[Change detection outputs]
-=-=-=-=-

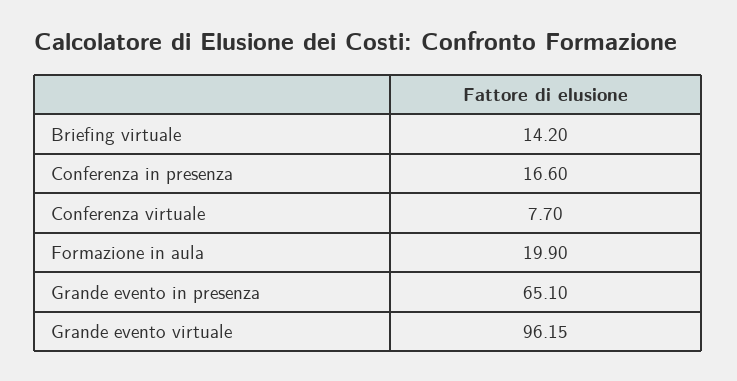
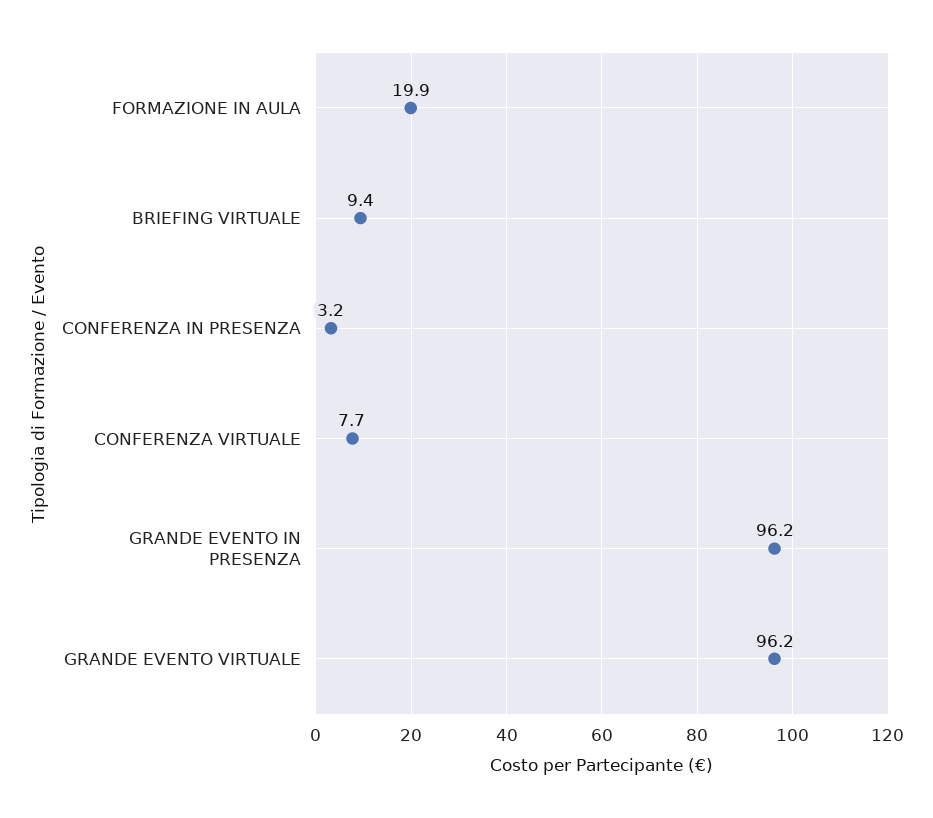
  {
-   "Briefing virtuale": 14.2,
+   "Briefing virtuale": 9.4,
-   "Conferenza in presenza": 16.6,
+   "Conferenza in presenza": 3.2,
    "Conferenza virtuale": 7.7,
    "Formazione in aula": 19.9,
-   "Grande evento in presenza": 65.1,
+   "Grande evento in presenza": 96.2,
    "Grande evento virtuale": 96.15
  }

-=-=-=-=-

◆ **What you should do**:
Reproduce every line above word for word; no images.

◆ **Solved exercise**:
  {
-   "Briefing virtuale": 14.2,
+   "Briefing virtuale": 9.4,
-   "Conferenza in presenza": 16.6,
+   "Conferenza in presenza": 3.2,
    "Conferenza virtuale": 7.7,
    "Formazione in aula": 19.9,
-   "Grande evento in presenza": 65.1,
+   "Grande evento in presenza": 96.2,
    "Grande evento virtuale": 96.15
  }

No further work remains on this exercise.